Milram looking to make major changes
By Susan Westemeyer Team Milram is going to continue but it may assume a different form than it...
By Susan Westemeyer
Team Milram is going to continue but it may assume a different form than it presently has, losing its Italian influence. "I don't know why we shouldn't keep on," Director of Marketing for sponsor Nordmilch AG Marten Mischel told the Süddeutsche Zeitung but he indicated that massive changes may occur.
After the summer's many doping scandals the company said that it would review its sponsorship but had indicated that it would probably remain.

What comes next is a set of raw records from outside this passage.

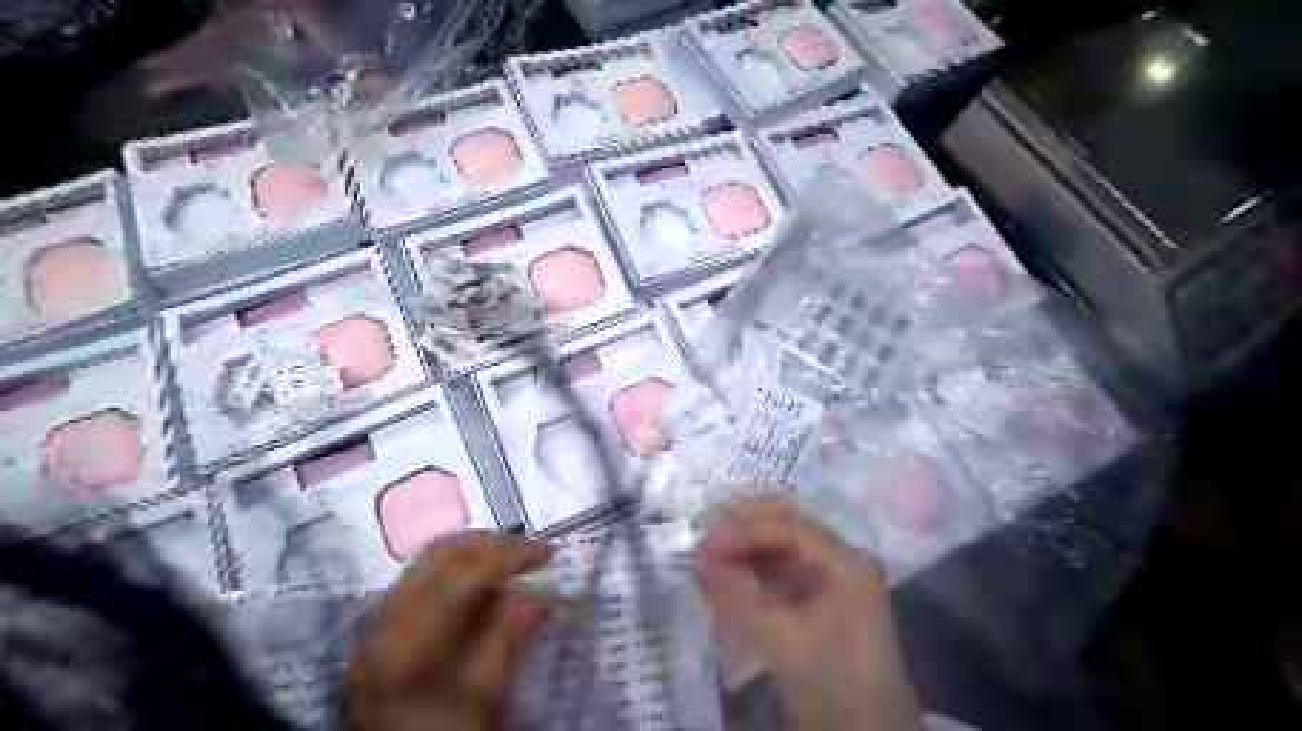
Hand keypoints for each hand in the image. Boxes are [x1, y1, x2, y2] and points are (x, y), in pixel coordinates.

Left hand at [340, 530, 549, 730]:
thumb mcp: (484, 694)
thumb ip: (509, 636)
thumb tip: (538, 594)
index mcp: (413, 637)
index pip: (466, 572)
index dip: (511, 554)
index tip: (548, 554)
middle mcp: (388, 619)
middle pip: (441, 556)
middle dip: (490, 547)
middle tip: (529, 555)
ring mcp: (378, 624)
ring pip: (428, 563)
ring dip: (471, 556)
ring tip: (508, 567)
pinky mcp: (380, 633)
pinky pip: (419, 580)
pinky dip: (452, 573)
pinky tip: (477, 590)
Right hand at [698, 497, 919, 729]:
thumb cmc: (835, 686)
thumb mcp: (784, 641)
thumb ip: (739, 596)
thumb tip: (701, 559)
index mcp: (844, 561)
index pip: (787, 525)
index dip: (743, 529)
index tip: (704, 546)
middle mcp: (838, 560)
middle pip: (783, 528)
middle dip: (740, 530)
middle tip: (700, 540)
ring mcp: (827, 580)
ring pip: (777, 549)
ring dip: (741, 552)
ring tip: (706, 565)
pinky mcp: (814, 601)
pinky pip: (777, 574)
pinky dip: (748, 575)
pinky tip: (723, 584)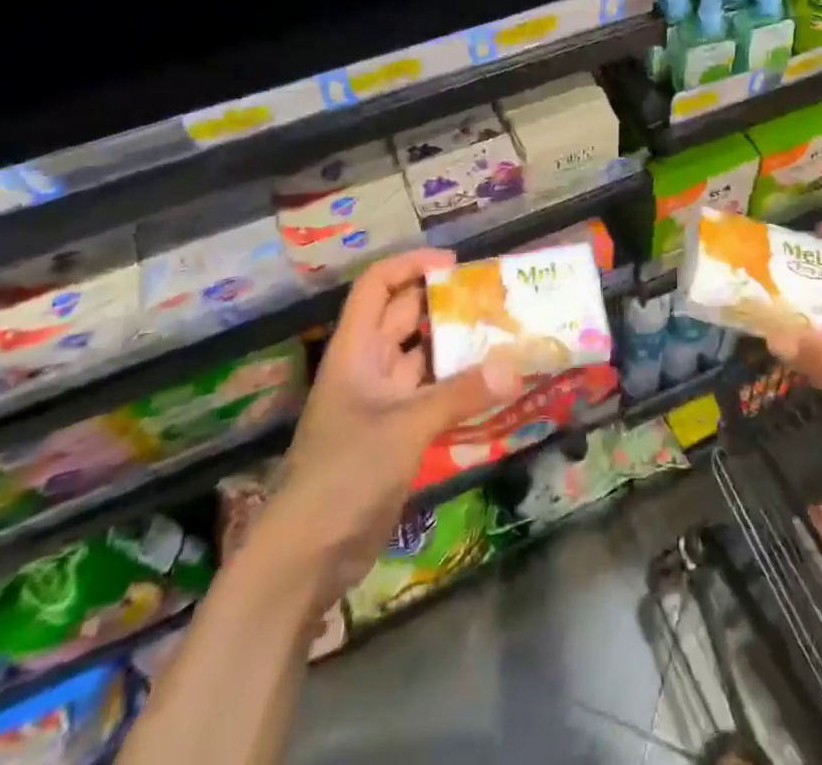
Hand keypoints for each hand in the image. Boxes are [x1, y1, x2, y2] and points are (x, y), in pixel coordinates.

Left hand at [245, 249, 521, 608]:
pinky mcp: (396, 435)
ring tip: (503, 334)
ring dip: (456, 347)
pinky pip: (432, 396)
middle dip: (444, 303)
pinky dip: (458, 387)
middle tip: (493, 298)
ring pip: (422, 358)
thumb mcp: (404, 427)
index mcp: (356, 350)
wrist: (307, 557)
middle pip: (404, 317)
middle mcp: (368, 367)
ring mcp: (381, 402)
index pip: (377, 286)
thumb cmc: (345, 474)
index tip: (454, 264)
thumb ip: (460, 394)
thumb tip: (514, 366)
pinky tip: (493, 386)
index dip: (410, 265)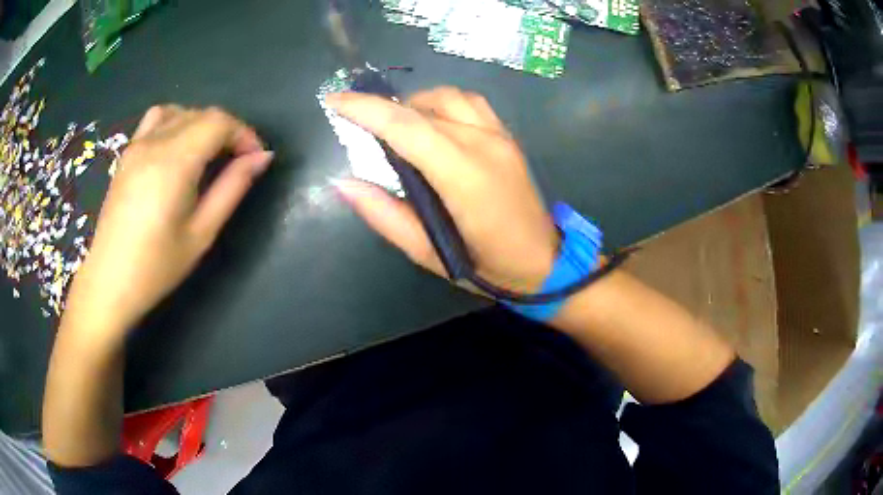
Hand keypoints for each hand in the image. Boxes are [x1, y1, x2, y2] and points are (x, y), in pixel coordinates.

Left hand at [61, 106, 272, 337]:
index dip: (244, 134)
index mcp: (174, 162)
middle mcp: (154, 143)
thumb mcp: (202, 233)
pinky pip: (156, 118)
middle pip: (202, 114)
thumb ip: (232, 188)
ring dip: (202, 124)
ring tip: (208, 153)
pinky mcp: (127, 153)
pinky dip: (176, 121)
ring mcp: (137, 145)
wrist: (110, 281)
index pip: (219, 122)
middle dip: (228, 131)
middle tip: (238, 162)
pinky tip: (178, 147)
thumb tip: (261, 157)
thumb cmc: (157, 266)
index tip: (255, 159)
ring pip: (180, 112)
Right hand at [327, 87, 557, 291]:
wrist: (545, 261)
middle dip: (382, 108)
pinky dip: (442, 104)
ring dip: (414, 103)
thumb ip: (384, 215)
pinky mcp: (508, 136)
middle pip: (422, 108)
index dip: (365, 109)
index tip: (334, 100)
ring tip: (397, 127)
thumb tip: (343, 183)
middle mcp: (483, 144)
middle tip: (359, 125)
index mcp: (463, 176)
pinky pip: (470, 103)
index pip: (406, 127)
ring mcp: (500, 136)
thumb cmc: (486, 266)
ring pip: (448, 97)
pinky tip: (433, 124)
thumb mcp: (427, 254)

The team itself has been hit twice, with Alessandro Petacchi's positive test for an asthma medication and by Jörg Jaksche's statement against team general manager Gianluigi Stanga, who holds the team's ProTour license.
"Our biggest problem at the moment is surely Stanga's past," Mischel said. "We want to change a lot of things for next year and I can imagine that the license will come to Germany." One possibility would be that Nordmilch would pay out Stanga's contract and buy the license from him, or the company could take over the license from another team which is ending at the end of the season, such as Unibet.
The new general manager would be Gerry van Gerwen, 50, who is now the team's business manager. "We will continue to work with him," Mischel said, and work with him beyond 2009. "It doesn't make any sense to plan a new project like this for only two years."
Changes in team management would be followed by changes in the make-up of the team itself. The SZ said that Erik Zabel will move back to rival T-Mobile Team, for which he rode most of his career and that he would serve as a mentor for up-and-coming young sprinter Gerald Ciolek. Zabel refused to comment to the newspaper but T-Mobile Sport Director Rolf Aldag said, "That is not out of the question. Athletically speaking, he would be the best to pull sprints for Gerald – if Erik would like to take over that role."
Mischel said that "at this point I cannot imagine" that the 37 year-old sprinter would leave but he added that, "what we are now planning is not Project Zabel." The newspaper suggested that the team would prefer to present a major German star to the German fans and it indicated that Andreas Klöden of Team Astana may take that role.